(Given data)
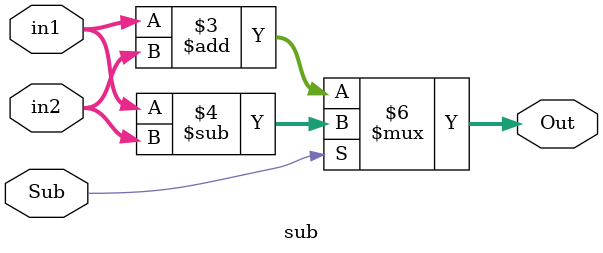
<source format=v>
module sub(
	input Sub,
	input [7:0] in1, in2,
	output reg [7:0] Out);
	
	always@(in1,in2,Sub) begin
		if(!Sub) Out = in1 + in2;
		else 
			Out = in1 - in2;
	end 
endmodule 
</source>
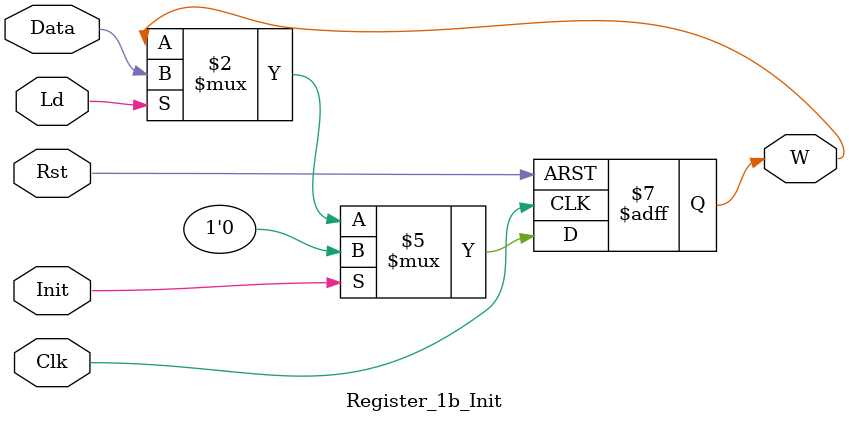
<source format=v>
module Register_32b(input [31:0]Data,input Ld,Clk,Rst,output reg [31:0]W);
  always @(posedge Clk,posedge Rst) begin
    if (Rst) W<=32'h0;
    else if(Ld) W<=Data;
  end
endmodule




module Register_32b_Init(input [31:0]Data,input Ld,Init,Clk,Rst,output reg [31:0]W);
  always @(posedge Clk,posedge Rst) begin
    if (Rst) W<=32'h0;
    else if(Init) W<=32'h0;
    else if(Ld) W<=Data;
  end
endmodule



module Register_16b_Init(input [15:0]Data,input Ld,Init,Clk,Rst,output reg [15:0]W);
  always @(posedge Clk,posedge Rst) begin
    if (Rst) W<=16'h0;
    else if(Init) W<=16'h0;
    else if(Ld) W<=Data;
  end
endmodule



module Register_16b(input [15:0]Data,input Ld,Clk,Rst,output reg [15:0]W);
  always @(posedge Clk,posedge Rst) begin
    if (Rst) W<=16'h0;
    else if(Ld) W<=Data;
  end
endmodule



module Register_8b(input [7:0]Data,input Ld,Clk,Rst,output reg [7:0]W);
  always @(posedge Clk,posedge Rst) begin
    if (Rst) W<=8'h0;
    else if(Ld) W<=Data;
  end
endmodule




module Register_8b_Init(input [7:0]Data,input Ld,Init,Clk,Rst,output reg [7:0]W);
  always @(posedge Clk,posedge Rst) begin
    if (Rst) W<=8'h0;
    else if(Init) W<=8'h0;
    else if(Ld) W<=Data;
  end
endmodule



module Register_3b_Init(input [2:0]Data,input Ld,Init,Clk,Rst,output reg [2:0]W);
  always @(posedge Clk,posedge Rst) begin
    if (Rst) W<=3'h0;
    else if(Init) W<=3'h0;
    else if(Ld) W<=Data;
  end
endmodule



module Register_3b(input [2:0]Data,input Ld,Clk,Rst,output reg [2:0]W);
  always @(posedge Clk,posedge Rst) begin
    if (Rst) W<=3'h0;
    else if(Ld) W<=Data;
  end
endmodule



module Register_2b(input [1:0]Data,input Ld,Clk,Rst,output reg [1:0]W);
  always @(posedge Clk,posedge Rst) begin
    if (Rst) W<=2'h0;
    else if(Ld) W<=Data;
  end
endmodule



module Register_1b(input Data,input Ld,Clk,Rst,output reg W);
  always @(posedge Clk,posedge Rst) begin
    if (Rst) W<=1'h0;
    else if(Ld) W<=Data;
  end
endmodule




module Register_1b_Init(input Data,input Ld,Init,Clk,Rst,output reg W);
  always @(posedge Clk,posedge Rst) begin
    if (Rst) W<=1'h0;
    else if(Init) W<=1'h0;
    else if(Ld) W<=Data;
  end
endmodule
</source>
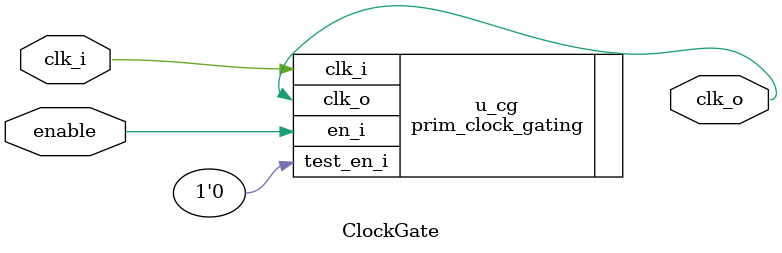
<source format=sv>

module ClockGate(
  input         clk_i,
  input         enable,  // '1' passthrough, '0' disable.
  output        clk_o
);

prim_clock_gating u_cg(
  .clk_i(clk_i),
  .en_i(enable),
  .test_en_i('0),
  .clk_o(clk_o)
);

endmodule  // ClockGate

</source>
(End Given data)
What you should do: Because pictures are not wanted, give every entry above again exactly without them.

Answer to the problem:
<source format=v>
module sub(
	input Sub,
	input [7:0] in1, in2,
	output reg [7:0] Out);
	
	always@(in1,in2,Sub) begin
		if(!Sub) Out = in1 + in2;
		else 
			Out = in1 - in2;
	end 
endmodule 
</source>
<source format=v>
module Register_32b(input [31:0]Data,input Ld,Clk,Rst,output reg [31:0]W);
  always @(posedge Clk,posedge Rst) begin
    if (Rst) W<=32'h0;
    else if(Ld) W<=Data;
  end
endmodule




module Register_32b_Init(input [31:0]Data,input Ld,Init,Clk,Rst,output reg [31:0]W);
  always @(posedge Clk,posedge Rst) begin
    if (Rst) W<=32'h0;
    else if(Init) W<=32'h0;
    else if(Ld) W<=Data;
  end
endmodule



module Register_16b_Init(input [15:0]Data,input Ld,Init,Clk,Rst,output reg [15:0]W);
  always @(posedge Clk,posedge Rst) begin
    if (Rst) W<=16'h0;
    else if(Init) W<=16'h0;
    else if(Ld) W<=Data;
  end
endmodule



module Register_16b(input [15:0]Data,input Ld,Clk,Rst,output reg [15:0]W);
  always @(posedge Clk,posedge Rst) begin
    if (Rst) W<=16'h0;
    else if(Ld) W<=Data;
  end
endmodule



module Register_8b(input [7:0]Data,input Ld,Clk,Rst,output reg [7:0]W);
  always @(posedge Clk,posedge Rst) begin
    if (Rst) W<=8'h0;
    else if(Ld) W<=Data;
  end
endmodule




module Register_8b_Init(input [7:0]Data,input Ld,Init,Clk,Rst,output reg [7:0]W);
  always @(posedge Clk,posedge Rst) begin
    if (Rst) W<=8'h0;
    else if(Init) W<=8'h0;
    else if(Ld) W<=Data;
  end
endmodule



module Register_3b_Init(input [2:0]Data,input Ld,Init,Clk,Rst,output reg [2:0]W);
  always @(posedge Clk,posedge Rst) begin
    if (Rst) W<=3'h0;
    else if(Init) W<=3'h0;
    else if(Ld) W<=Data;
  end
endmodule



module Register_3b(input [2:0]Data,input Ld,Clk,Rst,output reg [2:0]W);
  always @(posedge Clk,posedge Rst) begin
    if (Rst) W<=3'h0;
    else if(Ld) W<=Data;
  end
endmodule



module Register_2b(input [1:0]Data,input Ld,Clk,Rst,output reg [1:0]W);
  always @(posedge Clk,posedge Rst) begin
    if (Rst) W<=2'h0;
    else if(Ld) W<=Data;
  end
endmodule



module Register_1b(input Data,input Ld,Clk,Rst,output reg W);
  always @(posedge Clk,posedge Rst) begin
    if (Rst) W<=1'h0;
    else if(Ld) W<=Data;
  end
endmodule




module Register_1b_Init(input Data,input Ld,Init,Clk,Rst,output reg W);
  always @(posedge Clk,posedge Rst) begin
    if (Rst) W<=1'h0;
    else if(Init) W<=1'h0;
    else if(Ld) W<=Data;
  end
endmodule
</source>
<source format=sv>

module ClockGate(
  input         clk_i,
  input         enable,  // '1' passthrough, '0' disable.
  output        clk_o
);

prim_clock_gating u_cg(
  .clk_i(clk_i),
  .en_i(enable),
  .test_en_i('0),
  .clk_o(clk_o)
);

endmodule  // ClockGate

</source>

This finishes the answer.